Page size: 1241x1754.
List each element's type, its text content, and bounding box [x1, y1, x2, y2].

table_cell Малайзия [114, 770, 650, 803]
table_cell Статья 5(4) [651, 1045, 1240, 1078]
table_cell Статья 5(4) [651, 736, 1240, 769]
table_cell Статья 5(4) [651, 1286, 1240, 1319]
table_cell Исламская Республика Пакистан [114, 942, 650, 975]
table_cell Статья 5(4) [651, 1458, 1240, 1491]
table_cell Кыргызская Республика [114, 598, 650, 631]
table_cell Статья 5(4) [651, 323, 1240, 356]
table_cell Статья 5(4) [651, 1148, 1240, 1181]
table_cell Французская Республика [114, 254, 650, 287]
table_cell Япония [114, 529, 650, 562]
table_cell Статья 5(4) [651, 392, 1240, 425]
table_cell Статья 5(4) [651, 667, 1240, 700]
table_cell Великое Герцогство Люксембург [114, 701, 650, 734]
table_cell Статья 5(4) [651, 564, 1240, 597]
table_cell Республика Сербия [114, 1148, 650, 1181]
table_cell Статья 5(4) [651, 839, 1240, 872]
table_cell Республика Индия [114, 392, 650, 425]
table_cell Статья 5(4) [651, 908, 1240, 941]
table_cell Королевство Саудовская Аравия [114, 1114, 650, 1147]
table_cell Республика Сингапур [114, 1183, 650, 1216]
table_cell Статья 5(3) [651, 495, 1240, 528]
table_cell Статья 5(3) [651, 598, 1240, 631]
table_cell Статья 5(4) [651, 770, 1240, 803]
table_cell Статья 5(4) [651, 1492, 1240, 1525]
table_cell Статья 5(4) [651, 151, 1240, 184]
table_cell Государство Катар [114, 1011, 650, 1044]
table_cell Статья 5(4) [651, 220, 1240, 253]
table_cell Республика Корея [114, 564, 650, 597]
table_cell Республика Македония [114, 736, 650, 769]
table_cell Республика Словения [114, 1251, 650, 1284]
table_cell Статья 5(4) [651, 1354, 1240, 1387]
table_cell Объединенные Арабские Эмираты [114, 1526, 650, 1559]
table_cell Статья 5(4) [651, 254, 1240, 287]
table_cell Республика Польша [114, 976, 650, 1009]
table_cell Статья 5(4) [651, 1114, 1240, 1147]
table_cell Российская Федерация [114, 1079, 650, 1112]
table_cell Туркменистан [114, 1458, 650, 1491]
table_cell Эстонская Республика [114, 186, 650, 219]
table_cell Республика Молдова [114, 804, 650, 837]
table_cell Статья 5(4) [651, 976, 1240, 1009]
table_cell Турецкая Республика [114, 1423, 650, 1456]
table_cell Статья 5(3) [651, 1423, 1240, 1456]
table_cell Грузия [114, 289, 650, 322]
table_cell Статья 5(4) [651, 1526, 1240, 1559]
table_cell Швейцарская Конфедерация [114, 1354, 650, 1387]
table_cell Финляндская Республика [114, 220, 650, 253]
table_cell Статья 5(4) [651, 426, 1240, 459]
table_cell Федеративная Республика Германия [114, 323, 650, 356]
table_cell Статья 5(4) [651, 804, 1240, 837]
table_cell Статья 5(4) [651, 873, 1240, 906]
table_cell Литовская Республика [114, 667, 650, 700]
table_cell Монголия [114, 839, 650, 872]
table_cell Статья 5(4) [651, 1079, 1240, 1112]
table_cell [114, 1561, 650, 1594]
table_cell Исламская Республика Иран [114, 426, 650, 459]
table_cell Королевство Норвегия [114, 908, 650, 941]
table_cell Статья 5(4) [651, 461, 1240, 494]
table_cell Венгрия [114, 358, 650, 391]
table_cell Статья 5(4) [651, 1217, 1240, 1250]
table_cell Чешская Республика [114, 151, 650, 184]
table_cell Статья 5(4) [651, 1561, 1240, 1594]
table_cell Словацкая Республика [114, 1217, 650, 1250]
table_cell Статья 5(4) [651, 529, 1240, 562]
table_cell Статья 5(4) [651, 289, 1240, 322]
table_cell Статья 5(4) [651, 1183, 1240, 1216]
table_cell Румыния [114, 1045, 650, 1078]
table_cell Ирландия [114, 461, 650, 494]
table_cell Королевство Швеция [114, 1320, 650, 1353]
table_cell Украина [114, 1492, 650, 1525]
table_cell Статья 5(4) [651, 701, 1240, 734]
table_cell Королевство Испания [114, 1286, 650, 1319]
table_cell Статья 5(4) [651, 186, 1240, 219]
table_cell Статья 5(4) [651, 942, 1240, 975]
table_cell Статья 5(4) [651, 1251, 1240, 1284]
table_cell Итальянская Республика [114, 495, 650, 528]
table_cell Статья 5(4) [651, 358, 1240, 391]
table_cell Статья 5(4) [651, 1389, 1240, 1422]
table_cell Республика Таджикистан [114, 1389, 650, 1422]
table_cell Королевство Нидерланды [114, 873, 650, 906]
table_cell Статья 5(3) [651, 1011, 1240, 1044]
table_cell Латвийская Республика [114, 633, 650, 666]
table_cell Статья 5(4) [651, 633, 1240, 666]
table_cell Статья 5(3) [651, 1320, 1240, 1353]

● ● ●

■ **What to do**: When a line in the material contains the string "Исламская", copy that line.

■ **Solution**:
table_cell Исламская Республика Пакистан [114, 942, 650, 975]
table_cell Исламская Республика Иран [114, 426, 650, 459]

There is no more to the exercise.